Drafts 4.6

I am constantly finding new things to use my favorite app Drafts. Everything text starts in Drafts, just like this post. All of my lists, my notes, and my thoughts start here. It is a big part of how I get things done at work and at home.

I’m also in a quest to automate as much as possible. If I’m doing things over and over, I want to take away the friction no matter how small it is. I understand that this is borderline OCD, but I can’t help myself from finding joy in these little things.

New Features

With the Drafts 4.6 update today, there are several new features as highlighted on the Agile Tortoise blog:

  • Trash Can: instead of deleting your drafts, they are now stored for 30 days. This was apparently a big complaint of users who happened to have their default setting to delete. This is much like how Photos handles the recently deleted items.
  • Box.com Integration: this is just like the current support of Dropbox, and provides the same functionality.
  • Open in Drafts option: this uses the Safari View Controller, and is great for using a search option, such as DuckDuckGo.
  • Tag Helpers: an added keyboard row that gives you tag options when editing actions. Very useful.
  • Added Glyphs: this is something that I’ve personally wanted for a while. This update provides a lot more options for customization of your actions, and is very welcome going forward.
  • Include Action: gives you the ability to run actions/scripts within Actions.1 This means you can create separate actions or scripts of a repeat nature that you can call into any action you create. For those that use a lot of scripts within Drafts, this is going to be huge.
  • And many more.

Include Action Step

Long-time users are familiar with how to chain actions together, adding a multitude of different action types into a single action.

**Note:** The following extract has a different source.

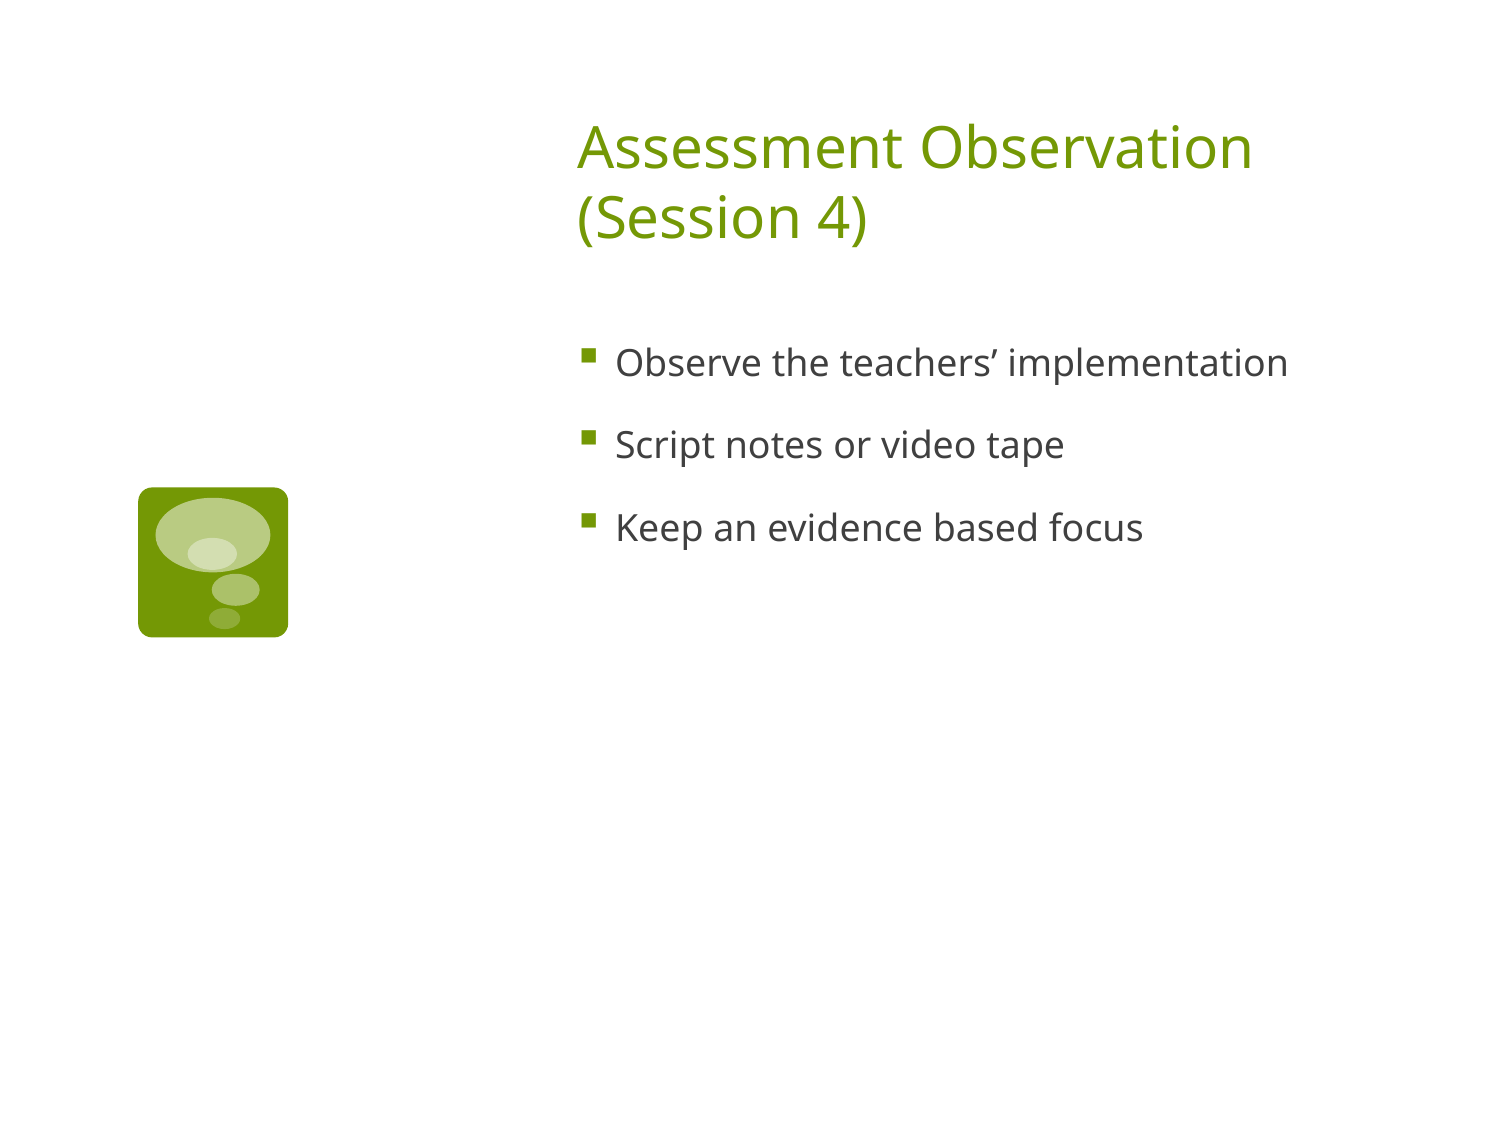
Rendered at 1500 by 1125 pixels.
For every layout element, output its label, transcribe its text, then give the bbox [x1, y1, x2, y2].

title Assessment Observation (Session 4) [562, 112, 1375, 258]
list Observe the teachers’ implementation Script notes or video tape Keep an evidence based focus [562, 331, 1374, 1005]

I recently thought of how I enter groceries. My wife and I use a shared Groceries list in Reminders, which then gets synced over to AnyList to group the items and make it easier for shopping. Until now, I would enter the items we needed, make sure they were in the correct format, and send them over. I would open up AnyList to make sure they were imported and also to review the list. Lastly, I would then make sure to let my wife know that I added items to the list.

There have been times that I have pulled a recipe in from a website. I copy and paste the ingredients over, delete the items I don’t need to buy, and delete all of the blank lines.

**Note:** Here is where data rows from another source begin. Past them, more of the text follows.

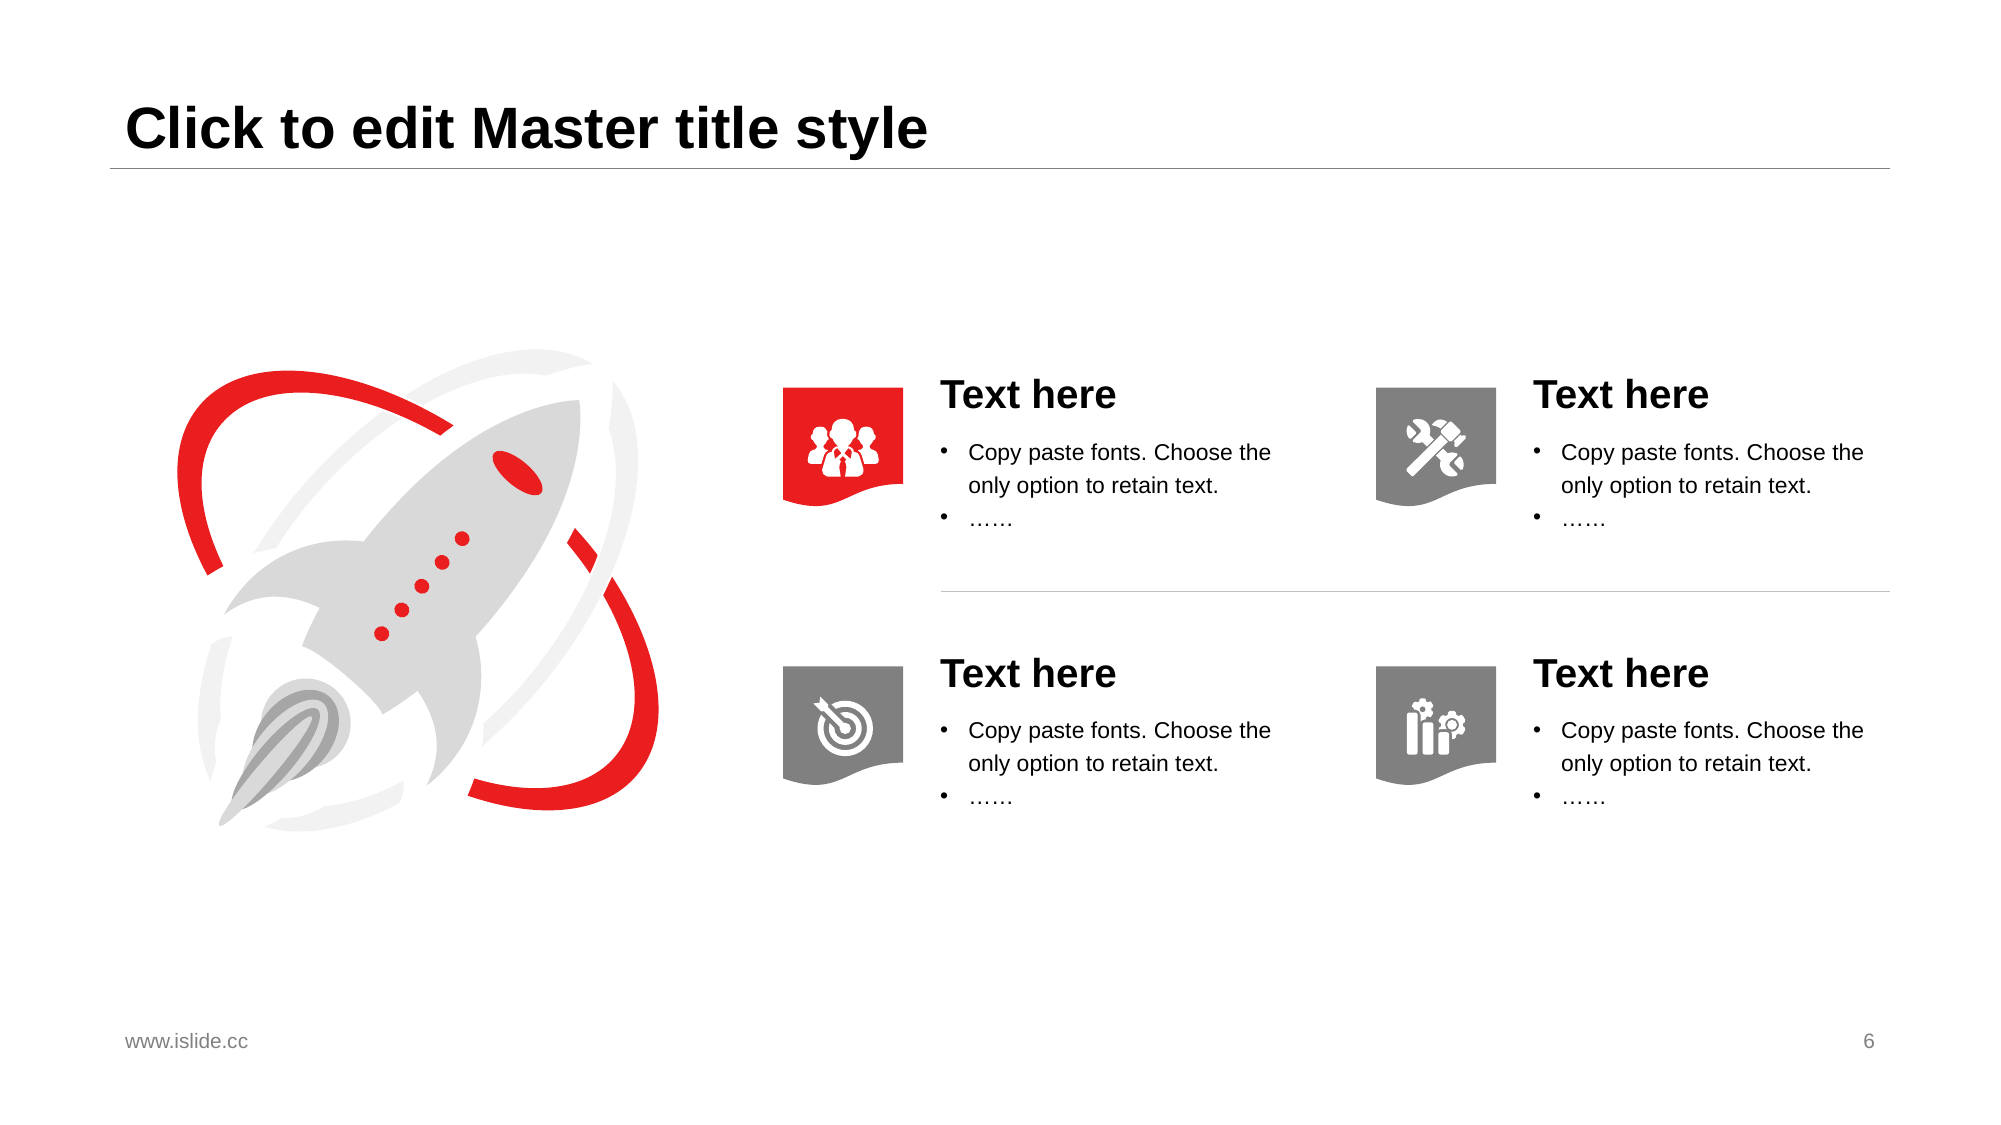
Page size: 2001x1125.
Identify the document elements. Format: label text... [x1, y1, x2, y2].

footer www.islide.cc [109, 1023, 790, 1058]
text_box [124, 302, 1890, 896]
slide_number 6 [1412, 1023, 1890, 1058]
title Click to edit Master title style [109, 0, 1890, 169]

I do this often enough that I should automate it. Thinking of how I would do this, I thought of the steps that could be automated, and in what order:

  1. Remove any blank lines from the draft.
  2. Pass the list from Drafts → Reminders → AnyList.
  3. Send a message to my wife to let her know it has been updated.
  4. Open AnyList.


You can see the details of the steps here.

Step 1: Thanks to this action, I can run a script to get rid of them. And with the Include Action function, I can add that right to my action as the first item.

Step 2: This is a built in function of Drafts. It process each line, and you can optionally specify a delimiter for writing notes, which is helpful when adding a description to “lettuce” to give you a specific type or quantity.

Step 3: This is also a built in function; I set the number for my wife, then a canned message to let her know I updated the grocery list.

Step 4 utilizes the URL scheme of AnyList, which is anylist://.

Now that I have the action set up, I can run it on a list I have entered. My list is passed over, I hit send on the message to my wife2, and then I am automatically taken to AnyList. The items appear, and I can go on about my business.

I’ve also created one that doesn’t does message my wife, because I don’t always need to let her know. And of course, I made an Action Set for both of them.

Could I enter the items into AnyList directly? Sure could — if I was an animal. Instead, I can freely add them in one place as I think of them, and send them where I need them to go with the press of a button. This is a simple example of how you can include different actions, especially scripts, to automate and manipulate the text as you pass it along to the next app. It has saved me time ever since it was introduced in beta, now available to all of you.


  1. This doesn’t allow for running multiple URL actions.
  2. There is a limitation of iOS in this step. The system software does not allow for the automatic sending of a message. I would love to see this changed, but I’m not going to hold my breath here.